• [Written task] Reproduce every line of the entries below verbatim, in the same order, with no changes.

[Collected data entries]
□ □ □ □ □ □ □
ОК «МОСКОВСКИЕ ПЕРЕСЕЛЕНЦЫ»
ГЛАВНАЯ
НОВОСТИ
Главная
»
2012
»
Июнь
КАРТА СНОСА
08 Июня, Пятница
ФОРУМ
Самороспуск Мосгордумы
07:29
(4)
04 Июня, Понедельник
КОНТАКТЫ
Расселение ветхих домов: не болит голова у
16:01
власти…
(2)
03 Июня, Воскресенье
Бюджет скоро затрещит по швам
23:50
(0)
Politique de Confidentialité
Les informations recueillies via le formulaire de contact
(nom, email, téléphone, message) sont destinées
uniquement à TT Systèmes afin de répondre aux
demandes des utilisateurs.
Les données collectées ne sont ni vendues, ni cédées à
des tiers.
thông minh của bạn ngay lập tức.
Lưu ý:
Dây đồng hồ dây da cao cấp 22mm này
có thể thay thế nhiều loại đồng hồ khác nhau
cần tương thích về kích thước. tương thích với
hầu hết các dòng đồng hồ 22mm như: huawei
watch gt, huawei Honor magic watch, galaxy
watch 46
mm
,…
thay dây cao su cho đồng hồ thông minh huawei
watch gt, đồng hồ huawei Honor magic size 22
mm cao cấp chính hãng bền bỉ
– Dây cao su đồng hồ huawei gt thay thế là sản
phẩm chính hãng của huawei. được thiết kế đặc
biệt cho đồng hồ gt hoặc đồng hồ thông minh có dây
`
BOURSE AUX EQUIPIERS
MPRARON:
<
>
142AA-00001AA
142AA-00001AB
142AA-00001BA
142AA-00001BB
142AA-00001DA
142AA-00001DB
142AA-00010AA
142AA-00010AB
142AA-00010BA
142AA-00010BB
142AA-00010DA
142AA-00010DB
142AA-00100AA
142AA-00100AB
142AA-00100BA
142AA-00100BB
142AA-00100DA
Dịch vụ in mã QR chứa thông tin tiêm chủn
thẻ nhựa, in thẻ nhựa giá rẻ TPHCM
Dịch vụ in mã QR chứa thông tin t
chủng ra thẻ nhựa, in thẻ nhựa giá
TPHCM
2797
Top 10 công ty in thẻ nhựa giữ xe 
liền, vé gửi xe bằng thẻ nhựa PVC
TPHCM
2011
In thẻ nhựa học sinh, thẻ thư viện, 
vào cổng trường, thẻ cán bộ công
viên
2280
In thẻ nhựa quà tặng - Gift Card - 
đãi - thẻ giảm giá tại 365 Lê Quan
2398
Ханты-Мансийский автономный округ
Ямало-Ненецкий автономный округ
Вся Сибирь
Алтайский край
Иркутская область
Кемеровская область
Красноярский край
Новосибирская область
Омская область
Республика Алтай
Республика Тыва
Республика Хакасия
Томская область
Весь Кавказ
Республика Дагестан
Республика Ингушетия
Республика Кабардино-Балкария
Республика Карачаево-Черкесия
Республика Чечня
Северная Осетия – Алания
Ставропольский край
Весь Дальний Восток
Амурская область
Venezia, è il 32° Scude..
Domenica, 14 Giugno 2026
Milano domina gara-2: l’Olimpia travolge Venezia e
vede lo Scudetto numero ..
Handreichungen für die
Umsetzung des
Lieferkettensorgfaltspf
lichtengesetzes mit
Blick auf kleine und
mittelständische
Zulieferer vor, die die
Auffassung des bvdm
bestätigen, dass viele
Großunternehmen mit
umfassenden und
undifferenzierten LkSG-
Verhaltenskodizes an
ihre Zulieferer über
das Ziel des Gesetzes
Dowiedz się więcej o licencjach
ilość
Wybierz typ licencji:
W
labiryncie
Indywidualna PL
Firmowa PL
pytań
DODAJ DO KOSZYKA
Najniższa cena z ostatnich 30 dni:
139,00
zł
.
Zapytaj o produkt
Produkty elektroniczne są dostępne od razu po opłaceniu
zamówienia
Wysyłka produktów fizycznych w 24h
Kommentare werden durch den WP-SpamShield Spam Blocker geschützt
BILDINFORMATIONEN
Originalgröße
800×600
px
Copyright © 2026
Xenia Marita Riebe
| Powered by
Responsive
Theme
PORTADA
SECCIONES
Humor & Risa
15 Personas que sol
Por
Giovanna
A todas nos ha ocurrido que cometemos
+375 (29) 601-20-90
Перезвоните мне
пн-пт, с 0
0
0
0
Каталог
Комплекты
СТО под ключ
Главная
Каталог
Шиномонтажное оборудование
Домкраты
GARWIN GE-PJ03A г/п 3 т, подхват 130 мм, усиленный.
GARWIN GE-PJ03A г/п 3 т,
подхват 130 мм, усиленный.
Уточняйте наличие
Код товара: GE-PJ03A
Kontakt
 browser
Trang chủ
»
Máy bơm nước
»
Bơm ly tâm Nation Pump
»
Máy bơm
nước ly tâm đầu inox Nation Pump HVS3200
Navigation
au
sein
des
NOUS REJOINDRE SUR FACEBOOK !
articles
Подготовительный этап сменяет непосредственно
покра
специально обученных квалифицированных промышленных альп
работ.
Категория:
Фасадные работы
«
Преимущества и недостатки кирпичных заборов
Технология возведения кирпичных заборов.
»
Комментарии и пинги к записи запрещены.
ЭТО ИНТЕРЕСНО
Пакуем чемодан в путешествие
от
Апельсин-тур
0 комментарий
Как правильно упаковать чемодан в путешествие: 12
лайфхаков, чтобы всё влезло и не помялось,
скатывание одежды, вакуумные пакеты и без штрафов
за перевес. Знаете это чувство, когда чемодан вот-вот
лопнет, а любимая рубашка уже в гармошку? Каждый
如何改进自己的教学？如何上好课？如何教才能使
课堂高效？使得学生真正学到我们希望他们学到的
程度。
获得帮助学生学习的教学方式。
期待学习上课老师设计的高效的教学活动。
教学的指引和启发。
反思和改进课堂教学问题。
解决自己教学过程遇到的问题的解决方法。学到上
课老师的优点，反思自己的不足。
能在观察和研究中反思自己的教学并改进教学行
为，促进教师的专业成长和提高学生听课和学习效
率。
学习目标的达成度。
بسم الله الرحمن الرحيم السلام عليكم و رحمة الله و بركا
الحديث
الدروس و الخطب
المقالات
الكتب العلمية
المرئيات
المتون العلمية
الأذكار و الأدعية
□ □ □ □ □ □ □
• [Solution to this task]
ОК «МОСКОВСКИЕ ПЕРЕСЕЛЕНЦЫ»
ГЛАВНАЯ
НОВОСТИ
Главная
»
2012
»
Июнь
КАРТА СНОСА
08 Июня, Пятница
ФОРУМ
Самороспуск Мосгордумы
07:29
(4)
04 Июня, Понедельник
КОНТАКТЫ
Расселение ветхих домов: не болит голова у
16:01
власти…
(2)
03 Июня, Воскресенье
Бюджет скоро затрещит по швам
23:50
(0)
Politique de Confidentialité
Les informations recueillies via le formulaire de contact
(nom, email, téléphone, message) sont destinées
uniquement à TT Systèmes afin de répondre aux
demandes des utilisateurs.
Les données collectées ne sont ni vendues, ni cédées à
des tiers.
thông minh của bạn ngay lập tức.
Lưu ý:
Dây đồng hồ dây da cao cấp 22mm này
có thể thay thế nhiều loại đồng hồ khác nhau
cần tương thích về kích thước. tương thích với
hầu hết các dòng đồng hồ 22mm như: huawei
watch gt, huawei Honor magic watch, galaxy
watch 46
mm
,…
thay dây cao su cho đồng hồ thông minh huawei
watch gt, đồng hồ huawei Honor magic size 22
mm cao cấp chính hãng bền bỉ
– Dây cao su đồng hồ huawei gt thay thế là sản
phẩm chính hãng của huawei. được thiết kế đặc
biệt cho đồng hồ gt hoặc đồng hồ thông minh có dây
`
BOURSE AUX EQUIPIERS
MPRARON:
<
>
142AA-00001AA
142AA-00001AB
142AA-00001BA
142AA-00001BB
142AA-00001DA
142AA-00001DB
142AA-00010AA
142AA-00010AB
142AA-00010BA
142AA-00010BB
142AA-00010DA
142AA-00010DB
142AA-00100AA
142AA-00100AB
142AA-00100BA
142AA-00100BB
142AA-00100DA
Dịch vụ in mã QR chứa thông tin tiêm chủn
thẻ nhựa, in thẻ nhựa giá rẻ TPHCM
Dịch vụ in mã QR chứa thông tin t
chủng ra thẻ nhựa, in thẻ nhựa giá
TPHCM
2797
Top 10 công ty in thẻ nhựa giữ xe 
liền, vé gửi xe bằng thẻ nhựa PVC
TPHCM
2011
In thẻ nhựa học sinh, thẻ thư viện, 
vào cổng trường, thẻ cán bộ công
viên
2280
In thẻ nhựa quà tặng - Gift Card - 
đãi - thẻ giảm giá tại 365 Lê Quan
2398
Ханты-Мансийский автономный округ
Ямало-Ненецкий автономный округ
Вся Сибирь
Алтайский край
Иркутская область
Кемеровская область
Красноярский край
Новосибирская область
Омская область
Республика Алтай
Республика Тыва
Республика Хакасия
Томская область
Весь Кавказ
Республика Дагестан
Республика Ингушетия
Республика Кабардино-Балкария
Республика Карачаево-Черкесия
Республика Чечня
Северная Осетия – Алания
Ставропольский край
Весь Дальний Восток
Амурская область
Venezia, è il 32° Scude..
Domenica, 14 Giugno 2026
Milano domina gara-2: l’Olimpia travolge Venezia e
vede lo Scudetto numero ..
Handreichungen für die
Umsetzung des
Lieferkettensorgfaltspf
lichtengesetzes mit
Blick auf kleine und
mittelständische
Zulieferer vor, die die
Auffassung des bvdm
bestätigen, dass viele
Großunternehmen mit
umfassenden und
undifferenzierten LkSG-
Verhaltenskodizes an
ihre Zulieferer über
das Ziel des Gesetzes
Dowiedz się więcej o licencjach
ilość
Wybierz typ licencji:
W
labiryncie
Indywidualna PL
Firmowa PL
pytań
DODAJ DO KOSZYKA
Najniższa cena z ostatnich 30 dni:
139,00
zł
.
Zapytaj o produkt
Produkty elektroniczne są dostępne od razu po opłaceniu
zamówienia
Wysyłka produktów fizycznych w 24h
Kommentare werden durch den WP-SpamShield Spam Blocker geschützt
BILDINFORMATIONEN
Originalgröße
800×600
px
Copyright © 2026
Xenia Marita Riebe
| Powered by
Responsive
Theme
PORTADA
SECCIONES
Humor & Risa
15 Personas que sol
Por
Giovanna
A todas nos ha ocurrido que cometemos
+375 (29) 601-20-90
Перезвоните мне
пн-пт, с 0
0
0
0
Каталог
Комплекты
СТО под ключ
Главная
Каталог
Шиномонтажное оборудование
Домкраты
GARWIN GE-PJ03A г/п 3 т, подхват 130 мм, усиленный.
GARWIN GE-PJ03A г/п 3 т,
подхват 130 мм, усиленный.
Уточняйте наличие
Код товара: GE-PJ03A
Kontakt
 browser
Trang chủ
»
Máy bơm nước
»
Bơm ly tâm Nation Pump
»
Máy bơm
nước ly tâm đầu inox Nation Pump HVS3200
Navigation
au
sein
des
NOUS REJOINDRE SUR FACEBOOK !
articles
Подготовительный этап сменяет непосредственно
покра
специально обученных квалифицированных промышленных альп
работ.
Категория:
Фасадные работы
«
Преимущества и недостатки кирпичных заборов
Технология возведения кирпичных заборов.
»
Комментарии и пинги к записи запрещены.
ЭТО ИНТЕРЕСНО
Пакуем чемодан в путешествие
от
Апельсин-тур
0 комментарий
Как правильно упаковать чемодан в путешествие: 12
лайфхаков, чтобы всё влезло и не помялось,
скатывание одежды, вакуумные пакеты и без штрафов
за перевес. Знаете это чувство, когда чемодан вот-вот
лопнет, а любимая рубашка уже в гармошку? Каждый
如何改进自己的教学？如何上好课？如何教才能使
课堂高效？使得学生真正学到我们希望他们学到的
程度。
获得帮助学生学习的教学方式。
期待学习上课老师设计的高效的教学活动。
教学的指引和启发。
反思和改进课堂教学问题。
解决自己教学过程遇到的问题的解决方法。学到上
课老师的优点，反思自己的不足。
能在观察和研究中反思自己的教学并改进教学行
为，促进教师的专业成长和提高学生听课和学习效
率。
学习目标的达成度。
بسم الله الرحمن الرحيم السلام عليكم و رحمة الله و بركا
الحديث
الدروس و الخطب
المقالات
الكتب العلمية
المرئيات
المتون العلمية
الأذكار و الأدعية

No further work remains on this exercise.